Its painful to see It does hurt my wallets feelings since I did buy it for full price $300 but.... with all this Ice Cream Sandwich love, it definitely eases the pain 

Welcome to price evolution of technology eh? Just think... We'll get all the quad core LTE love SOONER off contract than those who purchased a GNex or Razr ;]

http://www.droid-lif.../#disqus_thread


----------



## envizion (Sep 22, 2011)

the bionic has been free on wirefly and amazon for sometime now. ur basically just paying for the dock and charging dock in this deal.


----------



## Hector Ordorica (Mar 9, 2012)

That's pretty good, but I just picked up the Bionic over at Samsclub.com for $50, and no tax on the full retail price like most places.

I also got a $30 credit for upgrading.


----------



## Underwater Mike (Oct 6, 2011)

I don't mind. I've had mine since the first day they were out, so I got my money's worth. I just wish Moto would show the phone some love.


----------



## envizion (Sep 22, 2011)

can't help it when the motorola's ex-ceo enjoyed screwing their own customers over. at least it wasn't as bad as releasing the razr then 2 months later releasing the same phone with a bigger battery.


----------



## smokedkill (Feb 11, 2012)

I paid $600 for mine because I wasn't eligible for an upgrade.

Sent from my DROID BIONIC using Tapatalk


----------



## Bigsapz (Jul 8, 2011)

smokedkill said:


> I paid $600 for mine because I wasn't eligible for an upgrade.
> 
> Sent from my DROID BIONIC using Tapatalk


Im sorry but paying $600 for a cell phone is just dumb...

Sent from my Iced Bionic


----------



## RangeRat125 (Sep 23, 2011)

Only dumb if you dont have the money!

Sent from my DROID BIONIC using Tapatalk


----------



## Bigsapz (Jul 8, 2011)

RangeRat125 said:


> Only dumb if you dont have the money!
> 
> Sent from my DROID BIONIC using Tapatalk


That's just what dumb people who paid that much say to make themselves feel better about it. VZW laughs all the way to the bank with your $600+ cuz you can't wait 2 years and pay upgrade prices. VZW has the fastest LTE network so for those who say its cuz they can put it on another network are dumb too. No matter how you look at it, paying more then $299.99 for the Bionic is dumb.

On the other hand, I'll def be picking one up from costco for $89. That is SMART.

Sent from my Iced Bionic


----------



## smokedkill (Feb 11, 2012)

I'd prefer to pay $600 over having a phone that I absolutely hated for the next year and a half, which would have been the case with the revolution I had.

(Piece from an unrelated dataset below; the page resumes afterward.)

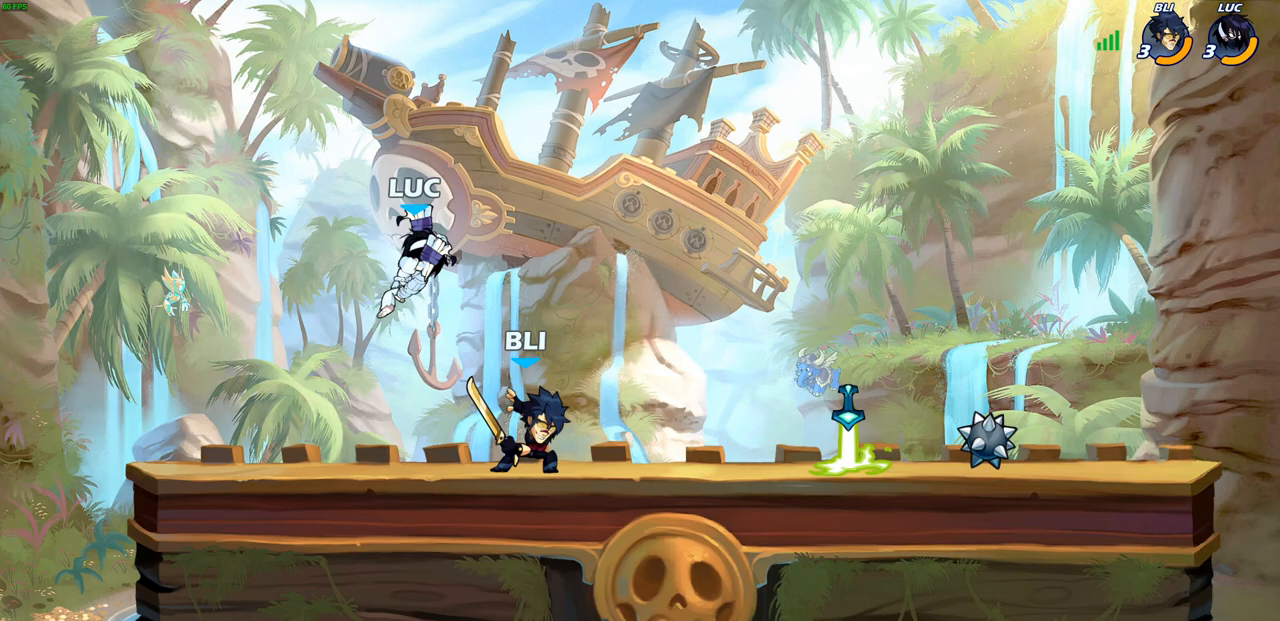
{"buttons": [], "left_stick": "right", "right_stick": "center", "events": [[33, "left_stick", "left"], [400, "left_stick", "up-right"], [467, "left_stick", "right"]]}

Go check out that phone's development community.

Sent from my DROID BIONIC using Tapatalk


----------



## smokedkill (Feb 11, 2012)

And you couldn't find the bionic for $89 anywhere when I got the bionic. It was hard enough to find a store that would even sell me one without it being an upgrade. Verizon makes more when its an upgrade than if you outright buy it. Best Buy outright refused to sell me one without a contract (tried more than one best buy also). 2 Verizon stores also wouldn't sell it to me. They make their money from the contract.

For some, it might not make sense that they make more money when they sell it cheaper as an upgrade, but for those who are familiar with the industry, you will realize how much they make when they get you to renew your contract or add a line.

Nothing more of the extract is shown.